**Data to process**:
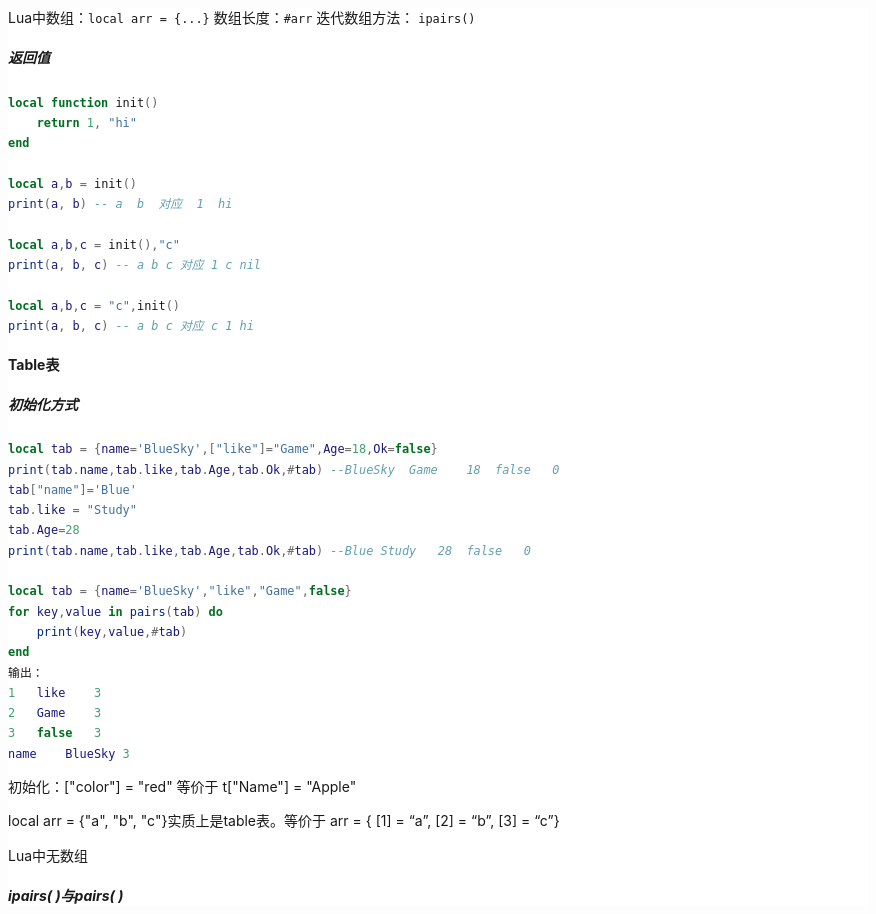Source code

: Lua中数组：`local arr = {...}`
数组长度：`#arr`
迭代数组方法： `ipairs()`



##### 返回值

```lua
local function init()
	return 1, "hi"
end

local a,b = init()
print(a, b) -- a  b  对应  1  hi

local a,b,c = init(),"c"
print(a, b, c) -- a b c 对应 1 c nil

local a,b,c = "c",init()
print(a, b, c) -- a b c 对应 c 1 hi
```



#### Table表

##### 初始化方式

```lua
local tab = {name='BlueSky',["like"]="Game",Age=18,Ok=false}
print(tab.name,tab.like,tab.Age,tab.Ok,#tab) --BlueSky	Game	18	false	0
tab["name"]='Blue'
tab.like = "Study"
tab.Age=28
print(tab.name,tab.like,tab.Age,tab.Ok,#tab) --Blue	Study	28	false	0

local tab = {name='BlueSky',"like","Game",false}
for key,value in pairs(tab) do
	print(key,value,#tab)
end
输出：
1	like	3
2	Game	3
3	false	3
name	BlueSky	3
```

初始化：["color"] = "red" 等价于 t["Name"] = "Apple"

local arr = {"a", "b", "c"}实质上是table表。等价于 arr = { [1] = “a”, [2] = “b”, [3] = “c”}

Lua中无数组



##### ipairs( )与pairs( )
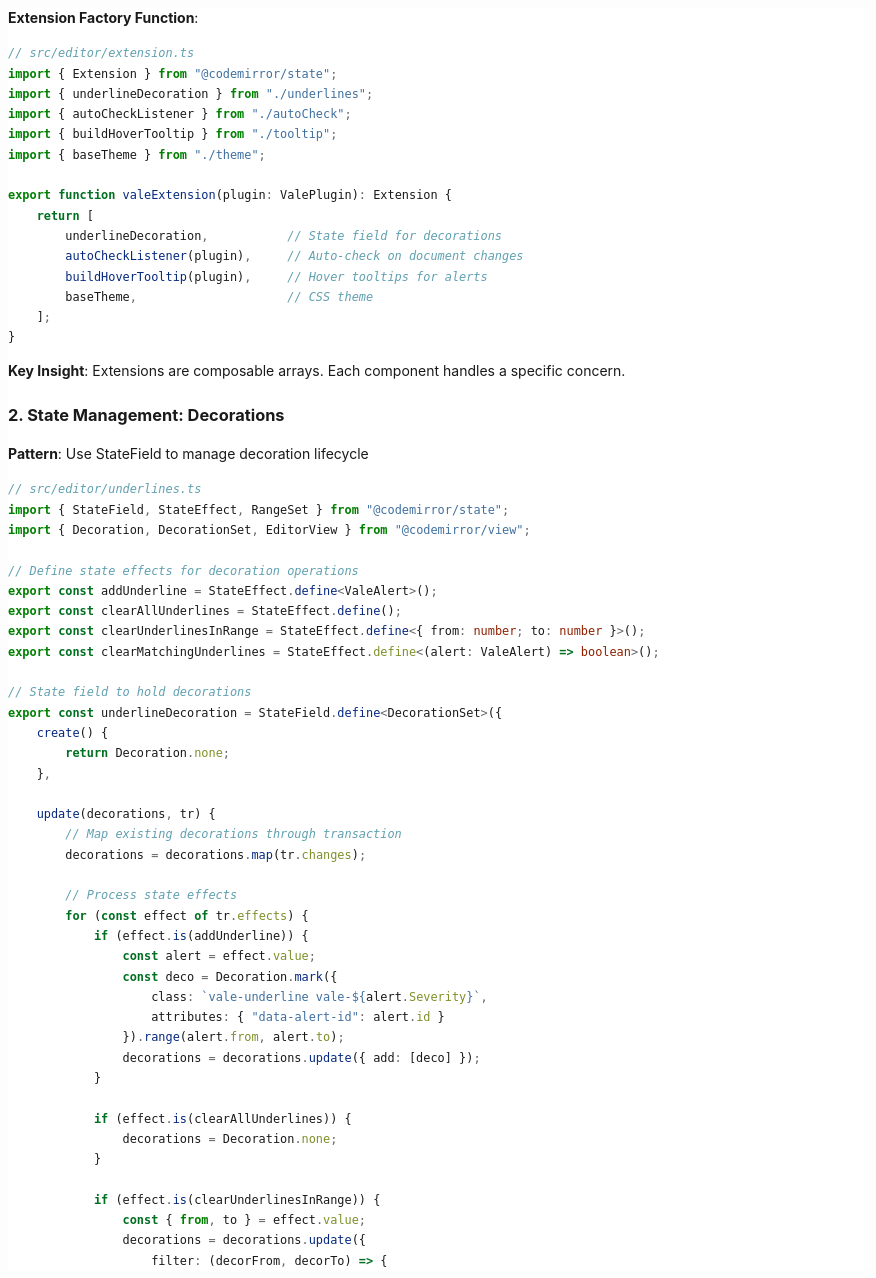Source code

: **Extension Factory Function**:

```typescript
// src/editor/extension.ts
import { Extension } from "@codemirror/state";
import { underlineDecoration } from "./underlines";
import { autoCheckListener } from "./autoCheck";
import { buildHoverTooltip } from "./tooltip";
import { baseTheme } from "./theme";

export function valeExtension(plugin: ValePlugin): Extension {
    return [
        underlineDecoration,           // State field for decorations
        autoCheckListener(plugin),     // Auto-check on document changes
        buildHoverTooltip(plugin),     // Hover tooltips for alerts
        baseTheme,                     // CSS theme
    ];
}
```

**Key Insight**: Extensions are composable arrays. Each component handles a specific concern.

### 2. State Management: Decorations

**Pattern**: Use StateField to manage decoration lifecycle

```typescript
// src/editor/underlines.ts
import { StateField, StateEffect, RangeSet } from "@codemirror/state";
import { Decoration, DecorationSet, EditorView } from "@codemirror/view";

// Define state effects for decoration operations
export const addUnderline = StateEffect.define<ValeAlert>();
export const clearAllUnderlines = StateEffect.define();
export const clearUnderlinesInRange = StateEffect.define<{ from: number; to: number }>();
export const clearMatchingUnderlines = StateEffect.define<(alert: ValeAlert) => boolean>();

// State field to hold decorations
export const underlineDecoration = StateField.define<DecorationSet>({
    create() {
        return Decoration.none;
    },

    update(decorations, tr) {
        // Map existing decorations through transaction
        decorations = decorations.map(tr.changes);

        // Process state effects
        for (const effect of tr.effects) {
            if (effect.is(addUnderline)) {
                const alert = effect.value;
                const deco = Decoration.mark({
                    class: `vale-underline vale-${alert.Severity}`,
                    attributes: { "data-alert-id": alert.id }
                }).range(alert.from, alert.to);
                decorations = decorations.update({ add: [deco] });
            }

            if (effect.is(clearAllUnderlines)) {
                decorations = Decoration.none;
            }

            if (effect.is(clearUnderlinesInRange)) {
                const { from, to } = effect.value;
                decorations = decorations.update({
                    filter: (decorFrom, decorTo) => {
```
==
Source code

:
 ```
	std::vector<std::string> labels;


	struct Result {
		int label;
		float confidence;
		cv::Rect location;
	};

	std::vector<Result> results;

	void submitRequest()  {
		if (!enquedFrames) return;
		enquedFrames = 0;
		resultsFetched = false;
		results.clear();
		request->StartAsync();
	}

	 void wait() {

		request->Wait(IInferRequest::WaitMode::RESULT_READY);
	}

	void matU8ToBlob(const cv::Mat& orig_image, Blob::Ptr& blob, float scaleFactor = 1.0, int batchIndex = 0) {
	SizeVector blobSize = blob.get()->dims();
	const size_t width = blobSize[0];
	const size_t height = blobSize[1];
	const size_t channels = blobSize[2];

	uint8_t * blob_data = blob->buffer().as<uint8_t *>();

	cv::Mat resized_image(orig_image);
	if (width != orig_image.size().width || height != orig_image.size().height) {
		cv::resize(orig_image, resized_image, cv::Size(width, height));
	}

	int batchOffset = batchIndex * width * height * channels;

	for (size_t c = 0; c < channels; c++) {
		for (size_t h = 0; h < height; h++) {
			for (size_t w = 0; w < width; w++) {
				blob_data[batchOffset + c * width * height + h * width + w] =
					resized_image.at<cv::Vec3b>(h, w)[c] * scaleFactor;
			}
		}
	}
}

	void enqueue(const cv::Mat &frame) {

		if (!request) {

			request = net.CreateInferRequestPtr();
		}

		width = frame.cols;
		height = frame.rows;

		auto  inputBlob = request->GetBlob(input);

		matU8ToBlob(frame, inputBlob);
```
==
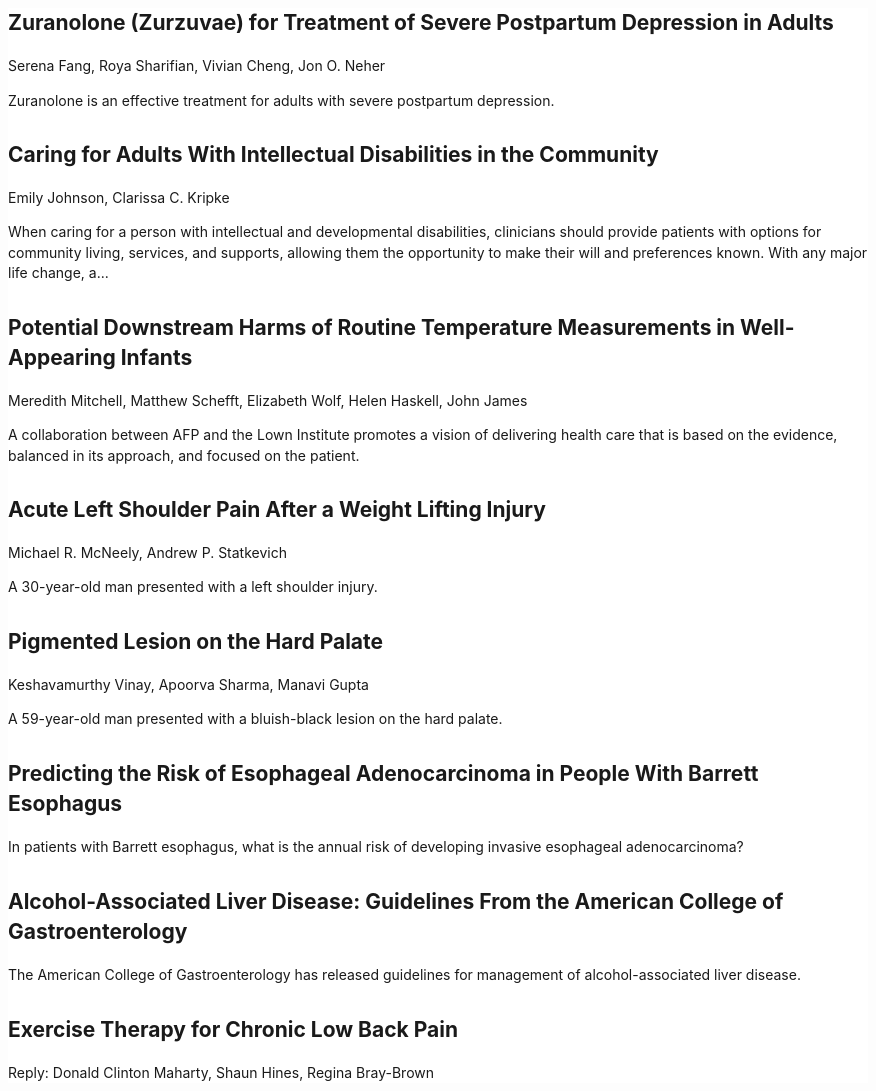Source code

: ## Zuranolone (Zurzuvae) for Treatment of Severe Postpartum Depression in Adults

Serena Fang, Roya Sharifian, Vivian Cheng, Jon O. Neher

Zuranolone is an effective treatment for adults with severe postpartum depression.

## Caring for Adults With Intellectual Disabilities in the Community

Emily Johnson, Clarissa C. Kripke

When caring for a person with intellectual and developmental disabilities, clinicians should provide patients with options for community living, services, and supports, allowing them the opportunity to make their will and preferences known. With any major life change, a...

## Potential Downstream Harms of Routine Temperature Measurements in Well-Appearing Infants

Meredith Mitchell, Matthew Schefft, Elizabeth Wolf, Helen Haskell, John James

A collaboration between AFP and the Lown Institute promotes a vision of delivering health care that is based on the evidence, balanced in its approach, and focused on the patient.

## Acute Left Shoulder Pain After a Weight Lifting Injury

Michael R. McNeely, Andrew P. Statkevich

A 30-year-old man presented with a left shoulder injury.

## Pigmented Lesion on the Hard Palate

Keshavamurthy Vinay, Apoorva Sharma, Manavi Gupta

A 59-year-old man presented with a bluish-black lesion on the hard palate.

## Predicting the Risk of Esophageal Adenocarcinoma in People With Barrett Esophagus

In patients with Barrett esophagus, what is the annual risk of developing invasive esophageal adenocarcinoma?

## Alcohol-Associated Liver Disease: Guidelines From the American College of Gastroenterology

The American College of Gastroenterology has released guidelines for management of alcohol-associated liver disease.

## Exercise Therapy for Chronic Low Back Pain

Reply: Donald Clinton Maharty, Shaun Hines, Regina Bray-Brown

**Task prompt**:
Within the records, filter for lines that contain the word "College" and show each one.

**Written solution**:
## Alcohol-Associated Liver Disease: Guidelines From the American College of Gastroenterology
The American College of Gastroenterology has released guidelines for management of alcohol-associated liver disease.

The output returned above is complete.